Records from a data source:
===
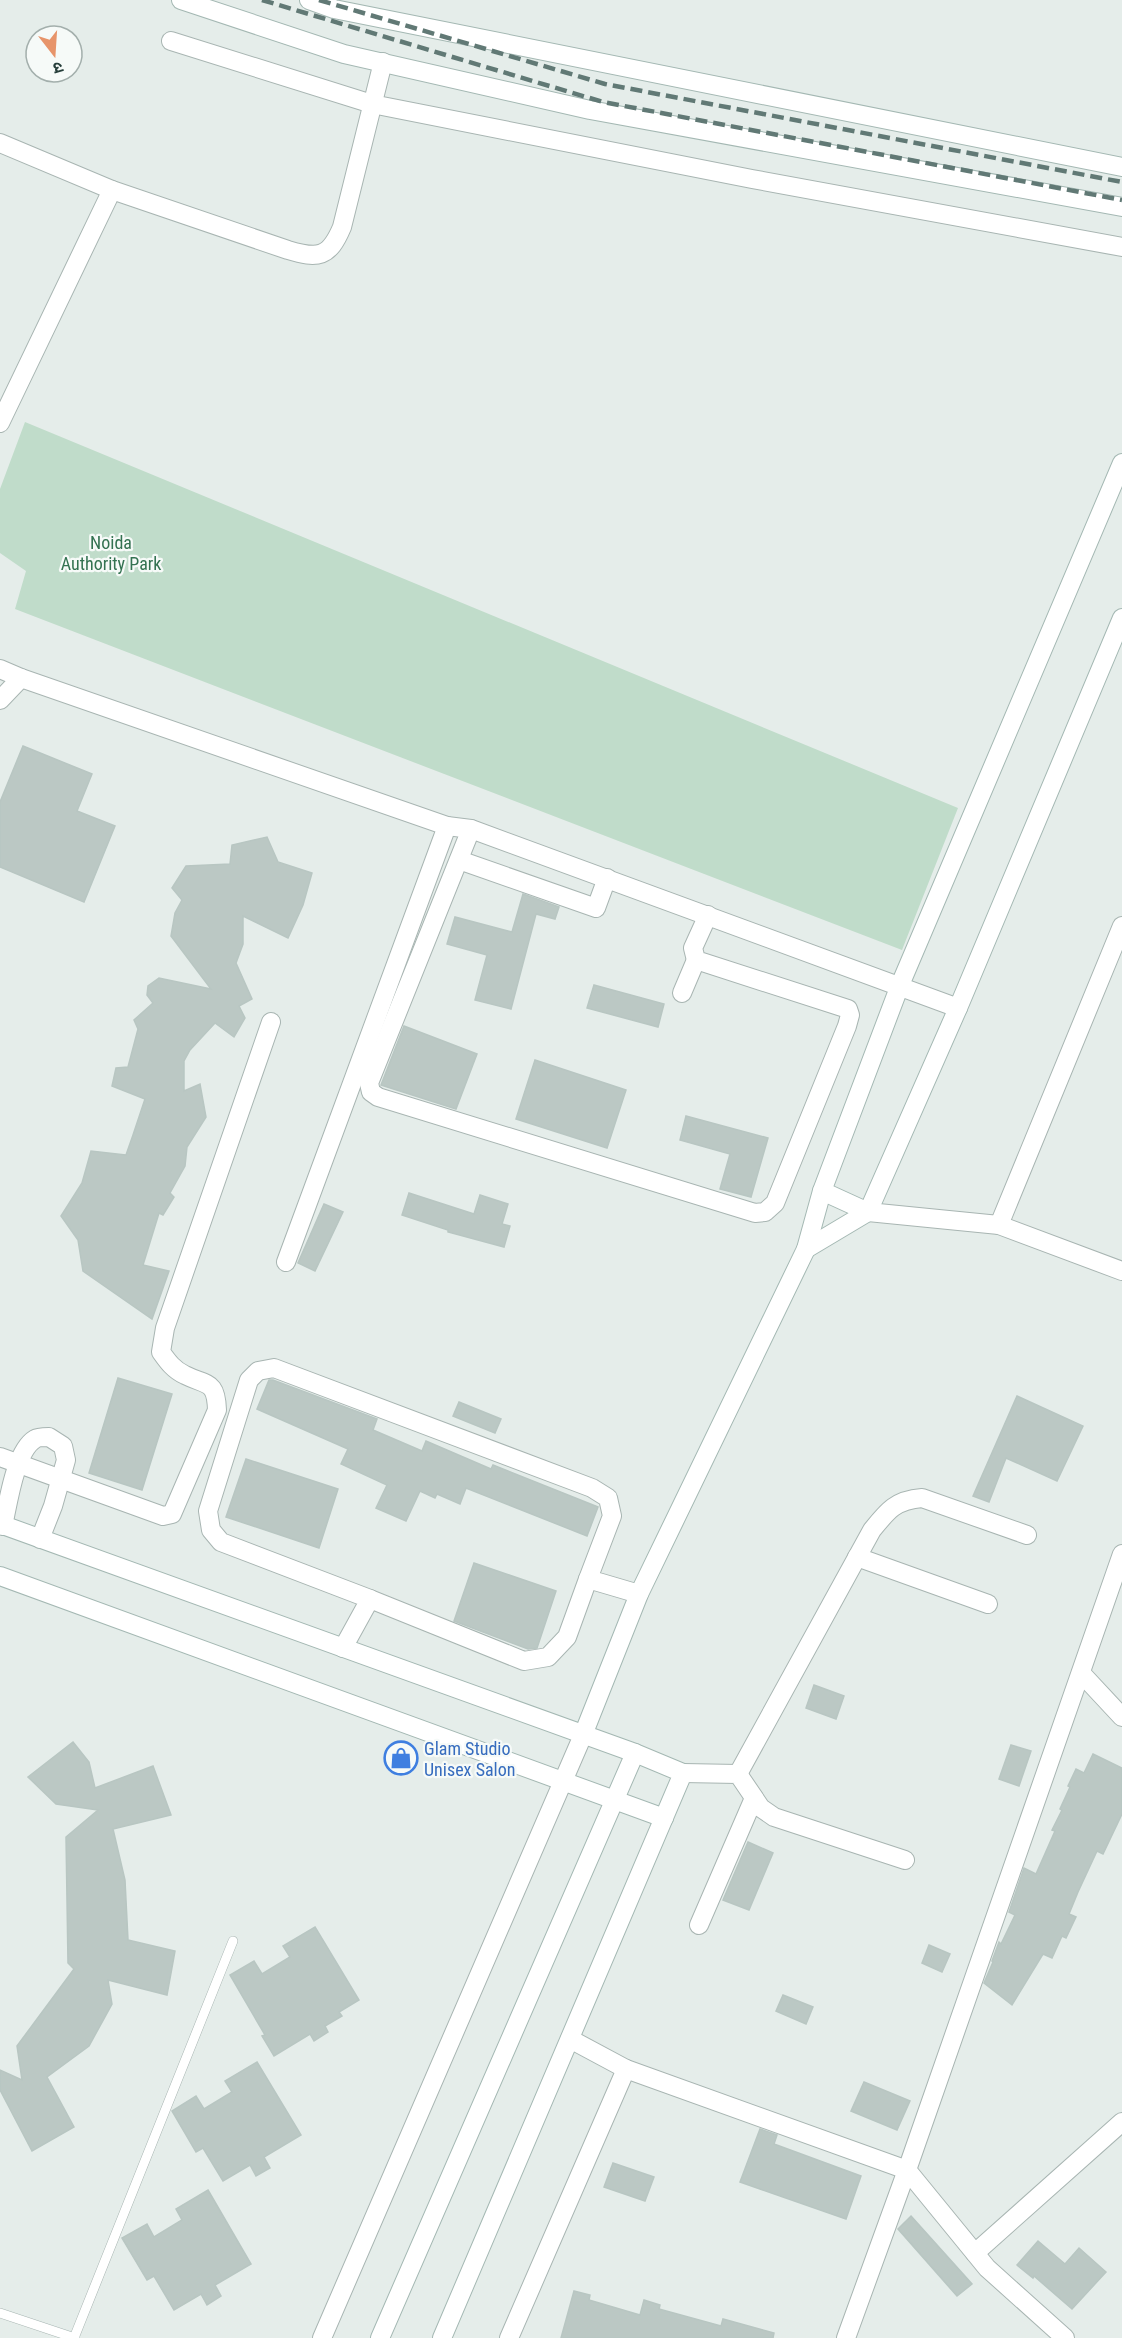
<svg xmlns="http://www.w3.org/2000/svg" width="1122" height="2338" font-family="'Roboto Condensed','Noto Sans Devanagari',sans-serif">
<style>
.green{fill:#c0dcca}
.building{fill:#bbc8c4;stroke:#b8c6c2;stroke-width:1.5}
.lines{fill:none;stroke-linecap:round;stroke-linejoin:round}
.lane-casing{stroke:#a8b5b2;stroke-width:10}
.street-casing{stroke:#a8b5b2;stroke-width:20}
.secondary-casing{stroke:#a4b8b3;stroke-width:20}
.lane{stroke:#fff;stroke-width:9}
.street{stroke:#fff;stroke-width:18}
.secondary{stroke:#fff;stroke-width:18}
.rail{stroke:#617975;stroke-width:4.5;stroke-dasharray:12 6;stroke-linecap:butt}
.labels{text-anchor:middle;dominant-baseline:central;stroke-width:4.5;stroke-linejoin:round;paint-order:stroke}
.park-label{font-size:18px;fill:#337251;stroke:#f6faf8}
.shop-label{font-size:18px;fill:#366cbe;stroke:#f6faf8;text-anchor:start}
</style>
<rect width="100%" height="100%" fill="#e5edea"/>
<polygon class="green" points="25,422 958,808 902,950 15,609 26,571 0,553 0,489"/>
<g class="building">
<polygon points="23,746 92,774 77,811 115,826 84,902 0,867 0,802"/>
<polygon points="267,837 278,862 312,873 303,905 288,938 243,916 243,944 236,963 252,999 239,1006 245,1018 234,1037 215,1023 190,1050 184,1061 184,1091 200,1084 206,1117 187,1147 185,1166 170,1193 174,1197 163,1215 159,1213 143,1265 169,1271 152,1319 83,1271 78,1240 61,1216 82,1183 91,1151 126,1155 133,1135 145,1099 112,1086 116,1068 128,1067 138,1029 134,1020 153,1003 147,995 148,986 159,978 211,989 171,936 175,913 182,900 172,888 186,866 230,864 232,845"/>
<polygon points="523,894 559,907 555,919 536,914 511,1009 475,1000 487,955 447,944 455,917 512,932"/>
<polygon points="594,985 664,1004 658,1027 587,1008"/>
<polygon points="404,1026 477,1054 456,1109 381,1085"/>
<polygon points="535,1060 626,1090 607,1148 516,1119"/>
<polygon points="686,1116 768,1138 751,1197 720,1189 730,1154 680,1140"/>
<polygon points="409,1193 474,1214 480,1195 508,1204 502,1224 510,1226 504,1247 448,1232 448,1230 402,1215"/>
<polygon points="324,1204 343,1212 315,1271 298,1263"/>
<polygon points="118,1378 172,1394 142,1490 89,1473"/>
<polygon points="269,1380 273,1380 377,1419 373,1430 422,1451 426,1441 491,1469 493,1465 598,1507 587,1536 466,1488 460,1504 437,1494 435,1498 420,1491 406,1521 376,1508 387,1485 341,1464 348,1449 257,1409"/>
<polygon points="1017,1396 1083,1426 1057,1481 1006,1458 989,1502 973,1496"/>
<polygon points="459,1402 501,1419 495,1433 453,1416"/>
<polygon points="246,1459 338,1489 319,1548 226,1517"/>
<polygon points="474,1563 556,1591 537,1648 528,1649 454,1621"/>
<polygon points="814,1685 844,1696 836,1719 806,1708"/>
<polygon points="73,1742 89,1762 95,1788 153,1766 171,1815 113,1829 125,1880 128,1940 175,1951 167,1995 108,1980 112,2004 89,2046 47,2077 74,2127 32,2151 0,2090 0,2070 22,2080 17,2046 74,1969 68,1963 66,1837 98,1810 56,1804 28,1777"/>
<polygon points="1011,1745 1031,1751 1019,1786 999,1779"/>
<polygon points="1093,1754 1122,1768 1122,1814 1103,1854 1097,1851 1078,1892 1069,1914 1076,1917 1066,1938 1062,1936 1052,1958 1043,1954 1012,2005 984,1983 993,1962 992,1961 999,1942 1001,1944 1015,1915 1009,1912 1024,1868 1036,1874 1055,1831 1052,1830 1062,1810 1060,1809 1070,1787 1068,1786 1076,1769 1084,1773"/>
<polygon points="748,1842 773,1853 749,1910 723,1900"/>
<polygon points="315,1927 359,2000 339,2012 342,2016 325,2026 328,2032 314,2041 310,2034 274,2056 262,2036 265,2035 230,1975 254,1961 262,1974 290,1957 283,1946"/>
<polygon points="929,1945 950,1954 942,1972 922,1963"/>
<polygon points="783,1995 813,2007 806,2024 776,2011"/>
<polygon points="257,2062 301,2135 264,2157 270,2168 256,2176 250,2165 223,2181 203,2148 196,2152 172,2111 196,2096 204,2109 232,2092 225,2081"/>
<polygon points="864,2082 910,2101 897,2130 851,2111"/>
<polygon points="760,2129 777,2135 774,2144 861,2176 846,2219 740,2182"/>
<polygon points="613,2163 654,2177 645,2201 604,2187"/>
<polygon points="208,2190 251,2264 215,2285 221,2296 207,2305 201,2294 174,2310 154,2276 147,2280 122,2238 147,2224 154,2237 182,2220 176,2209"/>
<polygon points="911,2216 972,2284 957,2296 898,2229"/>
<polygon points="1038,2241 1065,2264 1079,2248 1106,2272 1072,2309 1034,2276 1033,2278 1017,2265"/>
<polygon points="574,2291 590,2295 589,2300 640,2315 644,2300 660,2305 659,2309 721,2326 723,2319 774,2333 773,2338 561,2338"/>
</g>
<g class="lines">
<g class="lane-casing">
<g id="lane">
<polyline points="0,2313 75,2338"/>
<polyline points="74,2338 233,1941"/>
</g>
</g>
<g class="street-casing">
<g id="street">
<polyline points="171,41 372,104 752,179 1122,247"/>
<path d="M0,143L112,190L288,250C318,259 329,258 342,227L383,62"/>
<polyline points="0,423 112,190"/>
<polyline points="0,669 21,678 447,826 471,829 958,1008"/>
<polyline points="0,700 21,678"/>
<polyline points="471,829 369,1083 371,1092 378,1097 755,1213 765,1212 775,1203 847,1026 850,1015 848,1009 696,960 693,948 708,915"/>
<polyline points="459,860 596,908 607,878"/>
<polyline points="682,993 696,960"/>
<polyline points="868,1212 999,1225 1122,1271"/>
<polyline points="999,1225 1122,926"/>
<polyline points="286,1262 447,826"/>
<path d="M0,1457L163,1516L172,1514L217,1410C216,1380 207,1386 185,1375C174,1370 168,1362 161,1352L165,1328L271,1022"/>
<path d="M3,1526C8,1504 15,1451 35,1439C38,1437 45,1437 49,1437L63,1446L66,1460L53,1506L40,1539"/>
<polyline points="857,1557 988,1604"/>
<polyline points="370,1599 524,1661 548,1657 567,1637 588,1579"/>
<polyline points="343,1648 370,1599 221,1542 211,1530 208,1511 249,1380 258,1371 274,1368 592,1488 608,1498 612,1516 588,1579 639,1594"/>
<polyline points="1081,1673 1122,1717"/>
<polyline points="683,1773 738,1774 761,1808 774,1817 905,1860"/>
<path d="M738,1774L872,1530C888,1510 896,1500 922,1498L1027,1535"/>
<polyline points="699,1925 754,1798"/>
<polyline points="570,2039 626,2069 907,2170 987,2268 1065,2338"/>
<polyline points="975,2253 1122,2122"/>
<polyline points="322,2338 583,1735"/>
<polyline points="509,2338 626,2069"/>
<polyline points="846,2338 907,2170 1122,1554"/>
</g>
</g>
<g class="secondary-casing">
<g id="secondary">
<polyline points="181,0 344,54 590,110 1122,207"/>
<polyline points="309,0 334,9 1122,167"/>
<polyline points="822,1191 868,1212"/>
<polyline points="806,1249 868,1212 958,1008 1122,618"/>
<polyline points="0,1524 635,1753 683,1773 442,2338"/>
<polyline points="0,1576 664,1818"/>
<polyline points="583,1735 639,1594 806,1249 822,1191 900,985 1122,463"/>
<polyline points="380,2338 635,1753"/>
</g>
</g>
<use href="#lane" class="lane"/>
<use href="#street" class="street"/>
<use href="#secondary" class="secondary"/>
<g class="rail">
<polyline points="262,0 603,102 1122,200"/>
<polyline points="319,0 605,84 1122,182"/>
</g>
</g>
<defs>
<g id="shop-ring" transform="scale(1.725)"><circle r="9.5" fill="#f6faf8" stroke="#3f7fe0" stroke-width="1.5"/><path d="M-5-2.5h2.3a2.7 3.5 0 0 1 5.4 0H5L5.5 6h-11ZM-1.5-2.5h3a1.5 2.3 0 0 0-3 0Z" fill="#3f7fe0"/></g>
</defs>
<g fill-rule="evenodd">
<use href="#shop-ring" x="401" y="1758"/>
</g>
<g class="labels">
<g class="park-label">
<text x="111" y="542">Noida<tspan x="111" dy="21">Authority Park</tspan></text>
</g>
<g class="shop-label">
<text x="424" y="1748">Glam Studio<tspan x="424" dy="21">Unisex Salon</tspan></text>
</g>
</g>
<g transform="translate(54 54) rotate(163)"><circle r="28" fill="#f6faf8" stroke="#a3afac" stroke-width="1.5"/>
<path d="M0-4.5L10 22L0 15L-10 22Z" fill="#e7946a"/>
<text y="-9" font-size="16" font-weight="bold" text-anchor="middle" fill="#263e3a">उ</text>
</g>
</svg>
===
Task prompt: In the records, which lines use the word "round"? Report them.

Result for this exercise:
.lines{fill:none;stroke-linecap:round;stroke-linejoin:round}
.labels{text-anchor:middle;dominant-baseline:central;stroke-width:4.5;stroke-linejoin:round;paint-order:stroke}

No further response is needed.